◆ Activity:
Pull the text out of each entry below and reproduce every line word for word, without including the pictures.

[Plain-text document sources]
+++

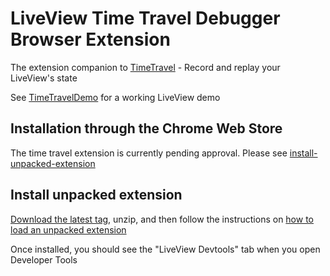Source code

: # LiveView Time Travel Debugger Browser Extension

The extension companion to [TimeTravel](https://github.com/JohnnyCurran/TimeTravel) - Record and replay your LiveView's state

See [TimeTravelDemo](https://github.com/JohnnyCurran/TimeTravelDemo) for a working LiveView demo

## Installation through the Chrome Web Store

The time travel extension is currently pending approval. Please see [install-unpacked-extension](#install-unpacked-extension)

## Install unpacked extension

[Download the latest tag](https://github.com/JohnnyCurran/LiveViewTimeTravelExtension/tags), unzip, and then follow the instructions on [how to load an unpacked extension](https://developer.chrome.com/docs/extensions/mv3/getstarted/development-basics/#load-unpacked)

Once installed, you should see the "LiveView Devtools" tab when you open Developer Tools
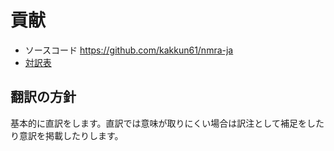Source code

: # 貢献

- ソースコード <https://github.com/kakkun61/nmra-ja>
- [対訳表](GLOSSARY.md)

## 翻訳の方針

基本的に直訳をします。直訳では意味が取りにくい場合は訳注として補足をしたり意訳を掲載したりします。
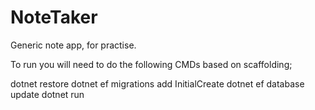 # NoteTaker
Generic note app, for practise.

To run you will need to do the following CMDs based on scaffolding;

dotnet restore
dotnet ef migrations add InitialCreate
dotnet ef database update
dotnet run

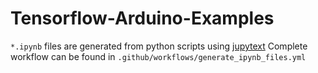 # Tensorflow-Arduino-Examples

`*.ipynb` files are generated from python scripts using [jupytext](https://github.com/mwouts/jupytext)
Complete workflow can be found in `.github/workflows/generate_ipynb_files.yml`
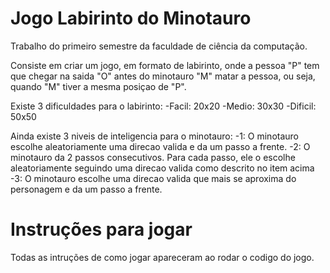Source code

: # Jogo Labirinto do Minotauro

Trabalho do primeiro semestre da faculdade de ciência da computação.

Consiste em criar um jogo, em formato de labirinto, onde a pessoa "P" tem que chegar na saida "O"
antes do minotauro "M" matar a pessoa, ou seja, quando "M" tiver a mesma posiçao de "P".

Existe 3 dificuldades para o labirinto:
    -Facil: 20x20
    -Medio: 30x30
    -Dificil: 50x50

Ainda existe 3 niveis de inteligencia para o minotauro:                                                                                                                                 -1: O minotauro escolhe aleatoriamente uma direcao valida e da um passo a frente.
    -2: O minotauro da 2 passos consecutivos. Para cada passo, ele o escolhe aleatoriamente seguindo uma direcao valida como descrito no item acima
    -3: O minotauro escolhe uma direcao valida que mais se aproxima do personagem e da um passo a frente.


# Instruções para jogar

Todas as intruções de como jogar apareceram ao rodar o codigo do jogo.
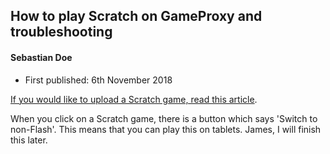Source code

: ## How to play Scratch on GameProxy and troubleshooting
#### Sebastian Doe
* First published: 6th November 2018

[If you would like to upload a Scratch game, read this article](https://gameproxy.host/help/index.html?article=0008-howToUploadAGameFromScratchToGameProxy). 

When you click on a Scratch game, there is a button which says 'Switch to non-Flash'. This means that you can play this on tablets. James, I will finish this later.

+++

◆ Expected answer:
Source code

: # LiveView Time Travel Debugger Browser Extension

The extension companion to [TimeTravel](https://github.com/JohnnyCurran/TimeTravel) - Record and replay your LiveView's state

See [TimeTravelDemo](https://github.com/JohnnyCurran/TimeTravelDemo) for a working LiveView demo

## Installation through the Chrome Web Store

The time travel extension is currently pending approval. Please see [install-unpacked-extension](#install-unpacked-extension)

## Install unpacked extension

[Download the latest tag](https://github.com/JohnnyCurran/LiveViewTimeTravelExtension/tags), unzip, and then follow the instructions on [how to load an unpacked extension](https://developer.chrome.com/docs/extensions/mv3/getstarted/development-basics/#load-unpacked)

Once installed, you should see the "LiveView Devtools" tab when you open Developer Tools
Source code

: # 貢献

- ソースコード <https://github.com/kakkun61/nmra-ja>
- [対訳表](GLOSSARY.md)

## 翻訳の方針

基本的に直訳をします。直訳では意味が取りにくい場合は訳注として補足をしたり意訳を掲載したりします。
 # NoteTaker
Generic note app, for practise.

To run you will need to do the following CMDs based on scaffolding;

dotnet restore
dotnet ef migrations add InitialCreate
dotnet ef database update
dotnet run

 # Tensorflow-Arduino-Examples

`*.ipynb` files are generated from python scripts using [jupytext](https://github.com/mwouts/jupytext)
Complete workflow can be found in `.github/workflows/generate_ipynb_files.yml`
Source code

: # Jogo Labirinto do Minotauro

Trabalho do primeiro semestre da faculdade de ciência da computação.

Consiste em criar um jogo, em formato de labirinto, onde a pessoa "P" tem que chegar na saida "O"
antes do minotauro "M" matar a pessoa, ou seja, quando "M" tiver a mesma posiçao de "P".

Existe 3 dificuldades para o labirinto:
    -Facil: 20x20
    -Medio: 30x30
    -Dificil: 50x50

Ainda existe 3 niveis de inteligencia para o minotauro:                                                                                                                                 -1: O minotauro escolhe aleatoriamente uma direcao valida e da um passo a frente.
    -2: O minotauro da 2 passos consecutivos. Para cada passo, ele o escolhe aleatoriamente seguindo uma direcao valida como descrito no item acima
    -3: O minotauro escolhe uma direcao valida que mais se aproxima do personagem e da um passo a frente.


# Instruções para jogar

Todas as intruções de como jogar apareceram ao rodar o codigo do jogo.
Source code

: ## How to play Scratch on GameProxy and troubleshooting
#### Sebastian Doe
* First published: 6th November 2018

[If you would like to upload a Scratch game, read this article](https://gameproxy.host/help/index.html?article=0008-howToUploadAGameFromScratchToGameProxy). 

When you click on a Scratch game, there is a button which says 'Switch to non-Flash'. This means that you can play this on tablets. James, I will finish this later.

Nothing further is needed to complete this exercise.